Other experts also stepped forward to say that the Science paper failed to provide definitive proof of the elusive woodpecker.
In response to this ongoing scientific debate, Fitzpatrick and colleagues submitted their comments to PloS. They also provided sound recordings from Arkansas as further proof of the bird's survival.
The audio files proved so convincing that Prum, Robbins and Jackson reported that they now believe that the woodpecker exists. They immediately withdrew their paper from PLoS.
"The thrilling new sound recordings provide clear and convincing evidence that the ivory-billed woodpecker is not extinct," Prum said in a statement issued by Yale Aug. 2.

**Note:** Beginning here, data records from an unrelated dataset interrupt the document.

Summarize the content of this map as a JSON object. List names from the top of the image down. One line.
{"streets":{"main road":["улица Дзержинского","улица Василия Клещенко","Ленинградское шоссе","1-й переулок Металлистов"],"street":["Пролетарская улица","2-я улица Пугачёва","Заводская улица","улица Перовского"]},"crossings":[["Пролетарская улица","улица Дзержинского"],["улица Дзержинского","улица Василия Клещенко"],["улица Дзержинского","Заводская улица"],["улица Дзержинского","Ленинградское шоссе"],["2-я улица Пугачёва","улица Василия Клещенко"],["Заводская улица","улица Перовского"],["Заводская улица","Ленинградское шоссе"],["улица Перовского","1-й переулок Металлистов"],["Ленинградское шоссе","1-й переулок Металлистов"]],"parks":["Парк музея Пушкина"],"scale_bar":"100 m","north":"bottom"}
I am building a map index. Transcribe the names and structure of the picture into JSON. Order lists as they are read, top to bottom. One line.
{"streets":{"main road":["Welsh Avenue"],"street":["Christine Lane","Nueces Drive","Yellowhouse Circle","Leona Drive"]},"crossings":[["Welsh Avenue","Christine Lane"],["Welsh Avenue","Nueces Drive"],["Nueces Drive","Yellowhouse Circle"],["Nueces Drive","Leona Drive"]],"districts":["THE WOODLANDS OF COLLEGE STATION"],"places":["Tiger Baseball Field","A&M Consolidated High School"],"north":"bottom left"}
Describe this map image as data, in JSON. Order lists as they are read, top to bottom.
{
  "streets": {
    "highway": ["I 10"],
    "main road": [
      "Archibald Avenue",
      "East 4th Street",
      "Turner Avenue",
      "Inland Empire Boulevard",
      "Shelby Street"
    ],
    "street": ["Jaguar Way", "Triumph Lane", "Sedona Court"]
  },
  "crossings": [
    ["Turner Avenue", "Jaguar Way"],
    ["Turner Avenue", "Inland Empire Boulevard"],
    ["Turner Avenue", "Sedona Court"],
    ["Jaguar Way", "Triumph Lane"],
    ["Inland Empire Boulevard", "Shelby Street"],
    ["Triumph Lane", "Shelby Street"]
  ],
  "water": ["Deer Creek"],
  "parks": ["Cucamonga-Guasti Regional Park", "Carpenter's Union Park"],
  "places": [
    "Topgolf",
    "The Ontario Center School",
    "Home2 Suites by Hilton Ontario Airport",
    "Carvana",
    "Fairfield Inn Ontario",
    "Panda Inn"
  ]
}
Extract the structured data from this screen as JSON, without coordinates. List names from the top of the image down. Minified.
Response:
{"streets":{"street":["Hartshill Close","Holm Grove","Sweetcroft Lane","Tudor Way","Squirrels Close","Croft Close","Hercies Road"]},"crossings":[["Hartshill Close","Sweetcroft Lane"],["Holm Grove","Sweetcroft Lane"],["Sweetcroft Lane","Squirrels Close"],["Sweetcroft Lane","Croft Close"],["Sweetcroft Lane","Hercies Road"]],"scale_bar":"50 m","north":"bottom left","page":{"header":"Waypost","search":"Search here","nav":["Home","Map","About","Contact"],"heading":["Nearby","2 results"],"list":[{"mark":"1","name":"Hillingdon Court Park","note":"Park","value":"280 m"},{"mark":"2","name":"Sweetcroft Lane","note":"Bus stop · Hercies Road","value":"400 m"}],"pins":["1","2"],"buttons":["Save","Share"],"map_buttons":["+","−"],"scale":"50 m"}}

"We have a lot of mysteries still to solve about this bird," said Fitzpatrick. "But we do stand by our evidence that at least one was alive in 2004 and early 2005."
Fitzpatrick added that the research team knew of a few of the recordings when they released video evidence of the ivory-billed woodpecker in April 2005, but they had not conducted detailed acoustic analyses.
That the bird still survives despite so many years without a verifiable sighting has prompted many people to work toward ensuring the woodpecker's continued existence. Since the April 28 announcement of the bird's rediscovery in Washington, D.C., the U.S. Departments of the Interior and of Agriculture have announced a multiyear, multimillion-dollar partnership to protect the bird's habitat. This includes more than $10 million in federal funds to protect the bird on top of an equal amount already promised by private groups and individuals. The federal money is tagged for such activities as research, monitoring, public education, conservation easements, reforestation and law enforcement.
The government also has protected 320,000 acres of public land in the Cache River area in Arkansas where the bird was spotted. The Nature Conservancy is leading an effort to expand that land to 600,000 acres, an area half the size of Delaware.